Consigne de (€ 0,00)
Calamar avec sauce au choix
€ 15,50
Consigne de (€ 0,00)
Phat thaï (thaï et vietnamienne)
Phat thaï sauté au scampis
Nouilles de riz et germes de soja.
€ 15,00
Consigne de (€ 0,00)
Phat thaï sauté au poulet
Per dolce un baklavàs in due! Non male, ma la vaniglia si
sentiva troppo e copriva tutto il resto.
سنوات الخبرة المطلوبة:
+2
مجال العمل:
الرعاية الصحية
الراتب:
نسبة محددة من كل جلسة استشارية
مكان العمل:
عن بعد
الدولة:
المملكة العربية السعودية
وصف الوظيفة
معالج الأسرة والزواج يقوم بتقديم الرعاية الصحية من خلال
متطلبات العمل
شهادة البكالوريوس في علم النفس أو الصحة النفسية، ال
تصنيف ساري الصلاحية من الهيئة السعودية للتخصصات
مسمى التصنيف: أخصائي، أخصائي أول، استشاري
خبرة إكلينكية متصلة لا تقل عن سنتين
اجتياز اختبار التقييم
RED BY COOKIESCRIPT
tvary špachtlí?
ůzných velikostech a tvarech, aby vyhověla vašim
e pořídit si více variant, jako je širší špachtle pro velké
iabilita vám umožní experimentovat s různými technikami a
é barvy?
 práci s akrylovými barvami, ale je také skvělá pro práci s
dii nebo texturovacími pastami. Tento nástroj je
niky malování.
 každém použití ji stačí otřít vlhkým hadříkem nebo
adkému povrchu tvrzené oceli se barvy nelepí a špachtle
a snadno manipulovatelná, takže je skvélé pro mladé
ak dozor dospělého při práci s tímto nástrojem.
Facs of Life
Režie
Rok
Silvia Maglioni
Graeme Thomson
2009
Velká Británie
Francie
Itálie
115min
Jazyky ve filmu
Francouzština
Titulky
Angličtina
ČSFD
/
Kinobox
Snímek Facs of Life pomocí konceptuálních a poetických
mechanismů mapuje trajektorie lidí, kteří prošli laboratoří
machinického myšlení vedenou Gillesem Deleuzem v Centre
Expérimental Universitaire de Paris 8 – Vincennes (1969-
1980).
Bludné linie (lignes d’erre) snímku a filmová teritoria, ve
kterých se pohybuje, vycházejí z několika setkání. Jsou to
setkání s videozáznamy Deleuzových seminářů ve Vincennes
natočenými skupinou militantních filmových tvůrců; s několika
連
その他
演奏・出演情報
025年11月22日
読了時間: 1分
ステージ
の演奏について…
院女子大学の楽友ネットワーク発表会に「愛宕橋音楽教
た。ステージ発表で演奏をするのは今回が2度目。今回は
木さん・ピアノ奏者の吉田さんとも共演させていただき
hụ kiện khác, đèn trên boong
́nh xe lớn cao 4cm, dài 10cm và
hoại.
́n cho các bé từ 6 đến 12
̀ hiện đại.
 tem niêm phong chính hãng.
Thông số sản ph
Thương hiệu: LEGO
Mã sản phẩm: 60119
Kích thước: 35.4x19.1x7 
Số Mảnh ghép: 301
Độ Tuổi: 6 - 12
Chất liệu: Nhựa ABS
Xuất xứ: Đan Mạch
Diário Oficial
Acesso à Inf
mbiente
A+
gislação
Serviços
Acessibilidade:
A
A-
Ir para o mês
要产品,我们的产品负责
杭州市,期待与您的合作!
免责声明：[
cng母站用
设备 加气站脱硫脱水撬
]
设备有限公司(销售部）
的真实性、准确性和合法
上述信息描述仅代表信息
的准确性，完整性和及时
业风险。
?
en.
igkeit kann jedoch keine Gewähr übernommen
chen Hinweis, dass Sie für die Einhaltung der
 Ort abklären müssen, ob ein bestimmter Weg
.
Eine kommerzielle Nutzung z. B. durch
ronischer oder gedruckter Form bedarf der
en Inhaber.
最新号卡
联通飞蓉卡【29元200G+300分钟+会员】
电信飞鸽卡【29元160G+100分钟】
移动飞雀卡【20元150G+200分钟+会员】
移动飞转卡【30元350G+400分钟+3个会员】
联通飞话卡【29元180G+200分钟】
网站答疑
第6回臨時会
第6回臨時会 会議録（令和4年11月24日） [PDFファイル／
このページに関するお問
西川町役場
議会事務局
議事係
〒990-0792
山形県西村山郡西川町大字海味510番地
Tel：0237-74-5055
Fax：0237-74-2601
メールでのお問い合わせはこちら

§

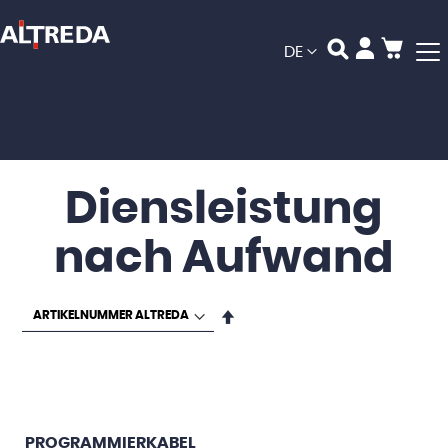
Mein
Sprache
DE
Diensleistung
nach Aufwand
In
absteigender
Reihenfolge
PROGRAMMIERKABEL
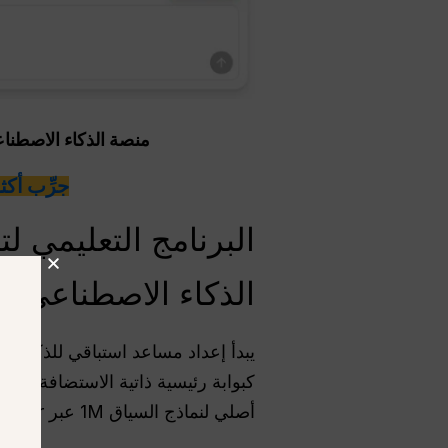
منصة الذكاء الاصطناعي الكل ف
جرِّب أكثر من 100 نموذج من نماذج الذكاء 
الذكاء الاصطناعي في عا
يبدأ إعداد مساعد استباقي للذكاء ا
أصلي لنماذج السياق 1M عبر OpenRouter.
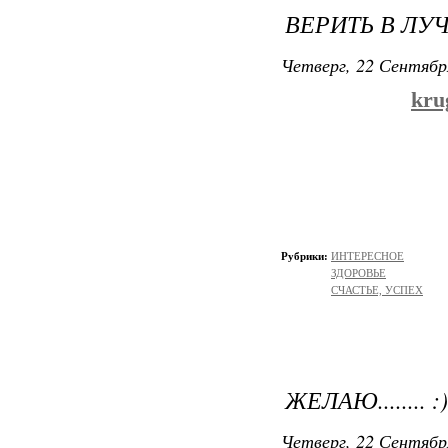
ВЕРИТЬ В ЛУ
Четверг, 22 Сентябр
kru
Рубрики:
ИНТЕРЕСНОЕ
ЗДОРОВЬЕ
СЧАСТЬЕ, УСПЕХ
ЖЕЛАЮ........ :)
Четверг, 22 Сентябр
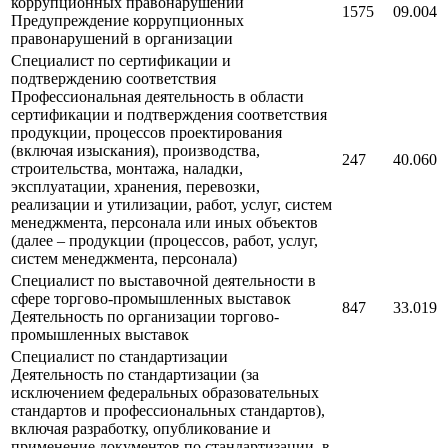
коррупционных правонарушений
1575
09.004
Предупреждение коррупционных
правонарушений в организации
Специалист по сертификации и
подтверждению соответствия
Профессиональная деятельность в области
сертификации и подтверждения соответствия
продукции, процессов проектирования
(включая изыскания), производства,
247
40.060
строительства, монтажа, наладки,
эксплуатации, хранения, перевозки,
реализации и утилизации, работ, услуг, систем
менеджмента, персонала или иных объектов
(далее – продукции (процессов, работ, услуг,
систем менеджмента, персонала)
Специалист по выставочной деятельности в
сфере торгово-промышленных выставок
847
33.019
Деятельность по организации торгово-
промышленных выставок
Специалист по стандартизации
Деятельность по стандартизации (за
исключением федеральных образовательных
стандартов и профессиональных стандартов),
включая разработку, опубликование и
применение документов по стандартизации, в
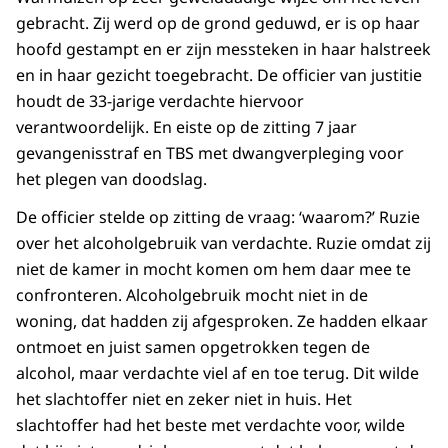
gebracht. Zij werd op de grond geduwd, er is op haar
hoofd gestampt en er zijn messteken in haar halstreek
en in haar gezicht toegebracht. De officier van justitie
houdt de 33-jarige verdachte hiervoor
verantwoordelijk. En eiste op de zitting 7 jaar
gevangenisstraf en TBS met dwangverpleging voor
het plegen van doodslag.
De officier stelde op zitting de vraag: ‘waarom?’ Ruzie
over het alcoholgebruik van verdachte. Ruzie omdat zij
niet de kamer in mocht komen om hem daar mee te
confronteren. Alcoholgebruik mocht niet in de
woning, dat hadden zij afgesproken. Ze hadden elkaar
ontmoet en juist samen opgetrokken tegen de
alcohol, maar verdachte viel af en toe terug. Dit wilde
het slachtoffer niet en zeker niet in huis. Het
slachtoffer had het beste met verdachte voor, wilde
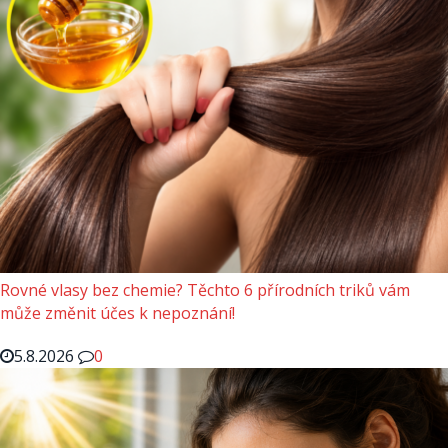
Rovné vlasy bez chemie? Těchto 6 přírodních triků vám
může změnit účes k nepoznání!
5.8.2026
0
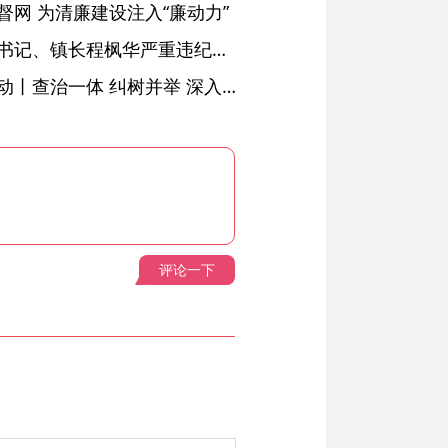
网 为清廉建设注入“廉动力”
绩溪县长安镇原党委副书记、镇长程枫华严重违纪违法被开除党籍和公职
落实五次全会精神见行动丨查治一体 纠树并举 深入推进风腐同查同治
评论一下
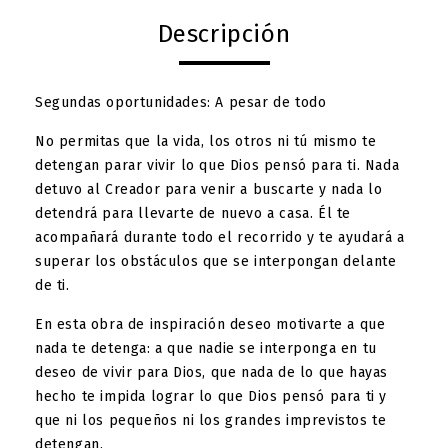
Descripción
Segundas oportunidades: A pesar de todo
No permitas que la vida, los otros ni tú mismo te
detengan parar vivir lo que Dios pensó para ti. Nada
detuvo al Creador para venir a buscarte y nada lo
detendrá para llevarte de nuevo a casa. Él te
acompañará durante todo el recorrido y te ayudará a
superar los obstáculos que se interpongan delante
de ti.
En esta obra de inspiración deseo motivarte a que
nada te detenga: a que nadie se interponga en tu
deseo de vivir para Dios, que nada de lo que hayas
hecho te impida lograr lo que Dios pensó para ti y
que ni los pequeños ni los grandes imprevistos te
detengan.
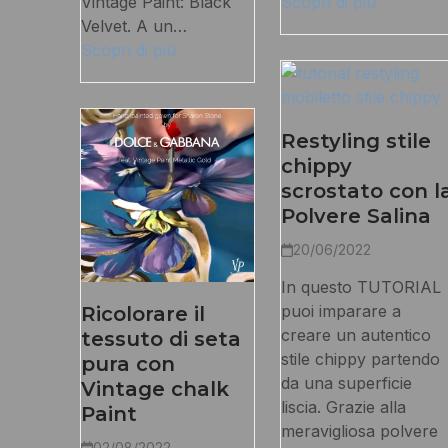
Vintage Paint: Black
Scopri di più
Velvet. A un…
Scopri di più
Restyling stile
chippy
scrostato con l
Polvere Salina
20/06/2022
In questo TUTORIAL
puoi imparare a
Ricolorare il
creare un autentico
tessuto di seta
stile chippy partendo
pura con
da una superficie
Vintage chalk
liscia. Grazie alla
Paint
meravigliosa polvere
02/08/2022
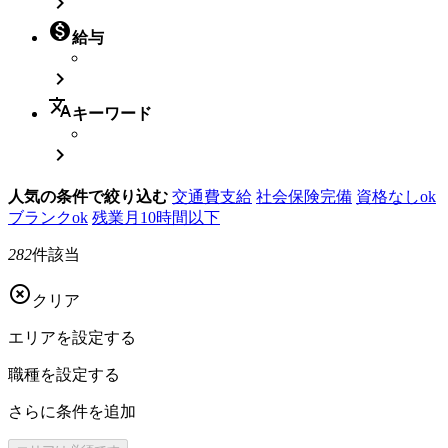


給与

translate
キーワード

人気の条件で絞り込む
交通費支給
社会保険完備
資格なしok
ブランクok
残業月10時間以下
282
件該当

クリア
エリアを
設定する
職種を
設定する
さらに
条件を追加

§

Return every line of the records above that contains the string "detengan", matching case exactly.

■ ANSWER ■
detengan parar vivir lo que Dios pensó para ti. Nada
detengan.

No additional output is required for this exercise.